Eh ! non, pas si maladroit, cynique seulement…
Une solution.
Dans le Quatrième État journal syndicaliste de Toulouse, Guillaume Danès écrit :
« Pour supprimer à jamais les guerres, nous proposons aux chefs de la Conférence de la Paix de faire adopter par les grandes nations une loi ainsi conçue :
Article premier. — En cas de guerre, le souverain, les princes, les membres du gouvernement et les membres du Parlement formeront un bataillon d’honneur que le général en chef placera, dans chaque rencontre, en première ligne jusqu’à complète extinction.
Article 2. — Après la guerre, tous les individus qui auront contribué pour une part et d’une manière quelconque à la rupture de la paix, ou qui auront tiré de la guerre un profit quelconque, moral ou financier, seront livrés aux parents des morts, qui disposeront d’eux à leur gré. Leurs bien seront le patrimoine des orphelins et des pauvres ».
Notre confrère estime que sa proposition ne sera pas prise en considération.

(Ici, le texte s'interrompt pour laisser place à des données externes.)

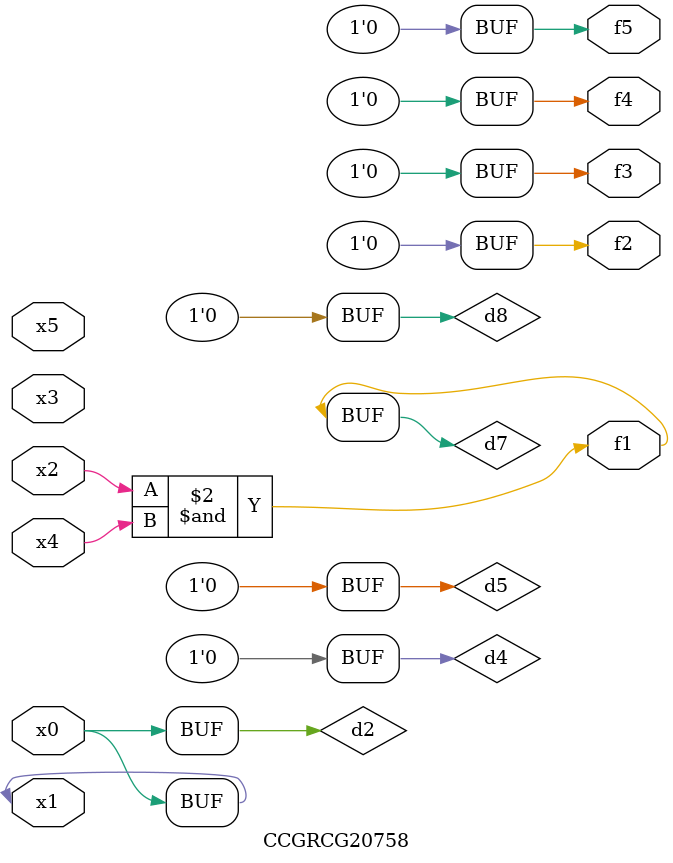
<source format=v>
module CCGRCG20758(
	input x0, x1, x2, x3, x4, x5,
	output f1, f2, f3, f4, f5
);

	wire d1, d2, d3, d4, d5, d6, d7, d8, d9;

	nand (d1, x1);
	buf (d2, x0, x1);
	nand (d3, x2, x4);
	and (d4, d1, d2);
	and (d5, d1, d2);
	nand (d6, d1, d3);
	not (d7, d3);
	xor (d8, d5);
	nor (d9, d5, d6);
	assign f1 = d7;
	assign f2 = d8;
	assign f3 = d8;
	assign f4 = d8;
	assign f5 = d8;
endmodule

</source>
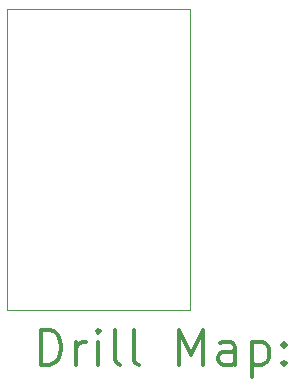
<source format=gbr>
%FSLAX45Y45*%
G04 Gerber Fmt 4.5, Leading zero omitted, Abs format (unit mm)*
G04 Created by KiCad (PCBNEW (5.1.9)-1) date 2021-05-18 23:01:26*
%MOMM*%
%LPD*%
G01*
G04 APERTURE LIST*
%TA.AperFunction,Profile*%
%ADD10C,0.025400*%
%TD*%
%ADD11C,0.200000*%
%ADD12C,0.300000*%
G04 APERTURE END LIST*
D10*
X13550000Y-11800000D02*
X13550000Y-9250000D01*
X15100000Y-11800000D02*
X13550000Y-11800000D01*
X15100000Y-9250000D02*
X15100000Y-11800000D01*
X13550000Y-9250000D02*
X15100000Y-9250000D01*
D11*
D12*
X13835158Y-12266984D02*
X13835158Y-11966984D01*
X13906587Y-11966984D01*
X13949444Y-11981270D01*
X13978016Y-12009841D01*
X13992301Y-12038413D01*
X14006587Y-12095556D01*
X14006587Y-12138413D01*
X13992301Y-12195556D01*
X13978016Y-12224127D01*
X13949444Y-12252699D01*
X13906587Y-12266984D01*
X13835158Y-12266984D01*
X14135158Y-12266984D02*
X14135158Y-12066984D01*
X14135158Y-12124127D02*
X14149444Y-12095556D01*
X14163730Y-12081270D01*
X14192301Y-12066984D01*
X14220873Y-12066984D01*
X14320873Y-12266984D02*
X14320873Y-12066984D01*
X14320873Y-11966984D02*
X14306587Y-11981270D01*
X14320873Y-11995556D01*
X14335158Y-11981270D01*
X14320873Y-11966984D01*
X14320873Y-11995556D01*
X14506587Y-12266984D02*
X14478016Y-12252699D01*
X14463730Y-12224127D01*
X14463730Y-11966984D01*
X14663730Y-12266984D02*
X14635158Y-12252699D01*
X14620873Y-12224127D01*
X14620873Y-11966984D01*
X15006587Y-12266984D02*
X15006587Y-11966984D01*
X15106587Y-12181270D01*
X15206587Y-11966984D01*
X15206587Y-12266984D01*
X15478016Y-12266984D02*
X15478016Y-12109841D01*
X15463730Y-12081270D01*
X15435158Y-12066984D01*
X15378016Y-12066984D01*
X15349444Y-12081270D01*
X15478016Y-12252699D02*
X15449444Y-12266984D01*
X15378016Y-12266984D01*
X15349444Y-12252699D01*
X15335158Y-12224127D01*
X15335158Y-12195556D01*
X15349444Y-12166984D01*
X15378016Y-12152699D01*
X15449444Y-12152699D01*
X15478016Y-12138413D01*
X15620873Y-12066984D02*
X15620873Y-12366984D01*
X15620873Y-12081270D02*
X15649444Y-12066984D01*
X15706587Y-12066984D01*
X15735158Y-12081270D01*
X15749444Y-12095556D01*
X15763730Y-12124127D01*
X15763730Y-12209841D01*
X15749444Y-12238413D01*
X15735158Y-12252699D01*
X15706587Y-12266984D01*
X15649444Y-12266984D01*
X15620873Y-12252699D01*
X15892301Y-12238413D02*
X15906587Y-12252699D01*
X15892301Y-12266984D01*
X15878016Y-12252699D01*
X15892301Y-12238413D01*
X15892301Y-12266984D01*
X15892301Y-12081270D02*
X15906587Y-12095556D01*
X15892301Y-12109841D01*
X15878016Y-12095556D01*
X15892301Y-12081270D01*
X15892301Y-12109841D01*
M02*

</source>
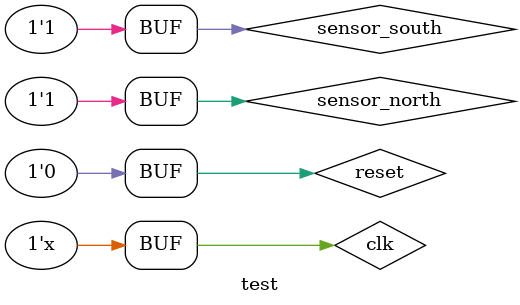
<source format=v>
`timescale 1ns / 1ps


module test;

	// Inputs
	reg clk;
	reg reset;
	reg sensor_north;
	reg sensor_south;

	// Outputs
	wire [2:0] North_LEDs;
	wire [2:0] East_LEDs;
	wire [2:0] South_LEDs;
	wire [2:0] West_LEDs;

	// Instantiate the Unit Under Test (UUT)
	Traffic uut (
		.clk(clk), 
		.reset(reset), 
		.sensor_north(sensor_north), 
		.sensor_south(sensor_south), 
		.North_LEDs(North_LEDs), 
		.East_LEDs(East_LEDs), 
		.South_LEDs(South_LEDs), 
		.West_LEDs(West_LEDs)
	);

	initial begin
		// Initialize Inputs
		clk = 0;
		reset = 0;	sensor_north = 0;	sensor_south = 0;	#200;
		reset = 1;	sensor_north = 0;	sensor_south = 0;	#200;
		reset = 0;	sensor_north = 1;	sensor_south = 0;	#200;
		reset = 0;	sensor_north = 1;	sensor_south = 1;	#200;
		reset = 0;	sensor_north = 0;	sensor_south = 1;	#200;
		reset = 0;	sensor_north = 0;	sensor_south = 0;	#200;
		reset = 1;	sensor_north = 0;	sensor_south = 0;	#200;
		reset = 0;	sensor_north = 0;	sensor_south = 1;	#200;
		reset = 0;	sensor_north = 1;	sensor_south = 0;	#200;
		reset = 0;	sensor_north = 1;	sensor_south = 1;	#200;
	end
	always #1 clk=~clk;
endmodule


</source>
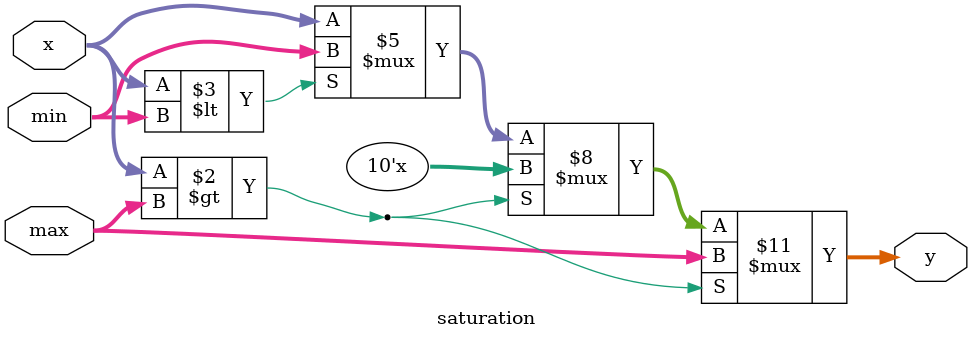
<source format=sv>
`timescale 1ns / 1ps

module saturation #(
    parameter int N = 10,
    parameter int F = 9
)(
    input logic signed [N-1:0] x,
    input logic signed [N-1:0] max,
    input logic signed [N-1:0] min,
    output logic signed [N-1:0] y
);

    always_comb begin
        if (x > max) begin
            y = max;
        end else if (x < min) begin
            y = min;
        end else begin
            y = x;
        end
    end

endmodule
</source>
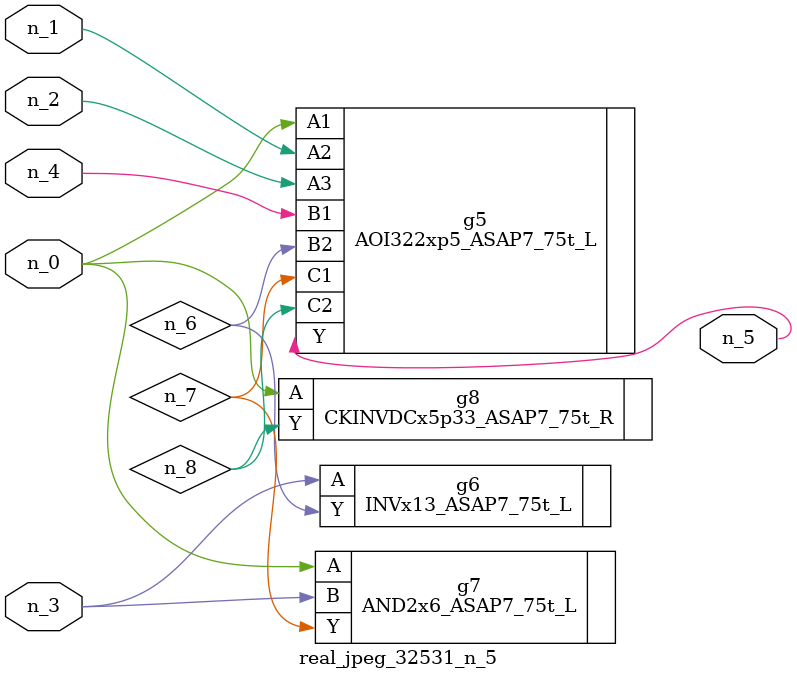
<source format=v>
module real_jpeg_32531_n_5 (n_4, n_0, n_1, n_2, n_3, n_5);

input n_4;
input n_0;
input n_1;
input n_2;
input n_3;

output n_5;

wire n_8;
wire n_6;
wire n_7;

AOI322xp5_ASAP7_75t_L g5 ( 
.A1(n_0),
.A2(n_1),
.A3(n_2),
.B1(n_4),
.B2(n_6),
.C1(n_7),
.C2(n_8),
.Y(n_5)
);

AND2x6_ASAP7_75t_L g7 ( 
.A(n_0),
.B(n_3),
.Y(n_7)
);

CKINVDCx5p33_ASAP7_75t_R g8 ( 
.A(n_0),
.Y(n_8)
);

INVx13_ASAP7_75t_L g6 ( 
.A(n_3),
.Y(n_6)
);


endmodule
</source>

C’est certain!…
Demi-clartés.
M. le docteur Toulouse est rempli dé bonnes intentions. Il essaie de concilier la liberté de penser ou de prévoir avec la satisfaction donnée à la médiocrité publique. Ce double et contradictoire souci donne aux articles qu’il publie dans sa revue Demain (ne pas confondre avec Demain d’Henri Guilbeaux) une allure ambiguë.
À propos du patriotisme, le docteur Toulouse écrit :
La religion et le patriotisme sont deux sentiments très proches, qui ont longtemps évolué parallèlement et qui ont manifesté la même intolérance, le même fanatisme, la même barbarie, comme aussi les mêmes avantages.
Nous serions curieux de savoir quels sont, d’après le docteur Toulouse, les avantages qu’apportèrent aux hommes ces deux sentiments.